Sacramento County is weighing one of its most significant development decisions in years, as supervisors consider a massive and controversial project near Natomas known as the Upper West Side. The plan was taken up at a Board of Supervisors meeting that drew an overflowing crowd, with a final decision expected to come only after hours of debate and public testimony.
The scale of the proposal is what has made it so contentious. The plan calls for 9,000 housing units, four schools and hundreds of businesses, spread across 2,000 acres of unincorporated land between Interstate 5 and the Sacramento River. Developers say the community could eventually house around 25,000 residents, roughly the size of the city of Galt, a prospect that has both excited and alarmed residents.
At the meeting, the chamber was filled with residents who fell on both sides of the issue, some strongly supporting the project as proposed and others pushing for changes or more time to study it. Public comment got underway with around 76 people signed up to speak, and officials acknowledged the session was likely to stretch on for several more hours before any vote.
The project has also opened a clash between the county and the city of Sacramento. Last summer the City Council sent a letter opposing the plan, and Vice Mayor Karina Talamonte said that opposition still stands. She pointed to a long list of unanswered questions surrounding schools, water supplies, the continuity of services, the interchange and how people would move in and out of the new neighborhood.

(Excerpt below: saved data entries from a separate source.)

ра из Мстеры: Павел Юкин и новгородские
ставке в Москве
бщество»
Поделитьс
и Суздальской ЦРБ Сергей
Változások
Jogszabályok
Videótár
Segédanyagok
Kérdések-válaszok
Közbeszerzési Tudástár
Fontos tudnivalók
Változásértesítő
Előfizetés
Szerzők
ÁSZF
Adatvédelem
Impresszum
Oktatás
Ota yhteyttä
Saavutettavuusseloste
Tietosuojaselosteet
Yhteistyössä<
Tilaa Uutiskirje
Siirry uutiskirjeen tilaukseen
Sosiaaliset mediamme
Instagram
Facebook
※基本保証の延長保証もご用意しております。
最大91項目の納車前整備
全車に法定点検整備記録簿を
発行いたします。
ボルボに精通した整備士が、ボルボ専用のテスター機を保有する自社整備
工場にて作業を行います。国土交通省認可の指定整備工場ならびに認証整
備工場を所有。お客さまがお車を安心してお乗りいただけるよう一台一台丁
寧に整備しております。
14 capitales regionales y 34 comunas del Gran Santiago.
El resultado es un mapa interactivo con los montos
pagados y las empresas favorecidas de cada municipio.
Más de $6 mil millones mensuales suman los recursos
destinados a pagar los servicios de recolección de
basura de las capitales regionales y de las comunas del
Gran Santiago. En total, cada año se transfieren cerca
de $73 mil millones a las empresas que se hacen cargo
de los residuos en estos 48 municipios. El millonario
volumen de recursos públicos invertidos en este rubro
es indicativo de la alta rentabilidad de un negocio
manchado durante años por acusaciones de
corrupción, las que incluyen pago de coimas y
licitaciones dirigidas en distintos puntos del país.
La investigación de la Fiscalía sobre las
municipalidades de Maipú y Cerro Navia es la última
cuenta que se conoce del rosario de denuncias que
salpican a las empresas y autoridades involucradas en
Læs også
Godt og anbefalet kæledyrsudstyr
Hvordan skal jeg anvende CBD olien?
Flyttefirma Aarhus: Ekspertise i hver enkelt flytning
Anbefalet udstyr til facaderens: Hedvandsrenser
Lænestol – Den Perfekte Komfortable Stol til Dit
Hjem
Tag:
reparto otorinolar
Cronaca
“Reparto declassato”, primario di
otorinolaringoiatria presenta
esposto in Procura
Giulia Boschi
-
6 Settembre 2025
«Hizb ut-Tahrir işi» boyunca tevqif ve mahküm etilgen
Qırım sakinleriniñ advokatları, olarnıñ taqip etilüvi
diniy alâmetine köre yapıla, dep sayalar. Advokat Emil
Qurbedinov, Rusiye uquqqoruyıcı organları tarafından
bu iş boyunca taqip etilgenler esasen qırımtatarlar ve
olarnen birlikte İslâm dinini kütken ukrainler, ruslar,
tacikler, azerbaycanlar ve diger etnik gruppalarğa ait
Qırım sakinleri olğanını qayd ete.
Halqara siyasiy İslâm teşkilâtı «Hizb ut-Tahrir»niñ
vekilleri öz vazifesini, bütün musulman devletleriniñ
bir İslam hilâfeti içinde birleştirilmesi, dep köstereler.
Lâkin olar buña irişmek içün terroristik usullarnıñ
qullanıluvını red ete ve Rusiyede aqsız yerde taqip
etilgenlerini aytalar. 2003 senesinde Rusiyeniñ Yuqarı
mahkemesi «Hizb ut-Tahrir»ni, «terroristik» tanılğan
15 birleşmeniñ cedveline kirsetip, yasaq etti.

Talamonte stressed that she was not trying to discourage new housing in the region, but said her concern was the scale of the project. She asked the board to hold off until January, when a new supervisor is set to be elected, arguing that the incoming official would be directly accountable to voters and able to work with the city and Natomas residents to resolve the outstanding questions.
Developers, for their part, proposed several alternatives aimed at addressing the environmental and traffic concerns raised by critics. Neighbors remained divided, with one resident of about 25 years saying the area had always been growing and welcoming more housing, while others worried about congestion in a community with only a couple of ways in and out, and some said they were simply willing to wait and see how it all plays out.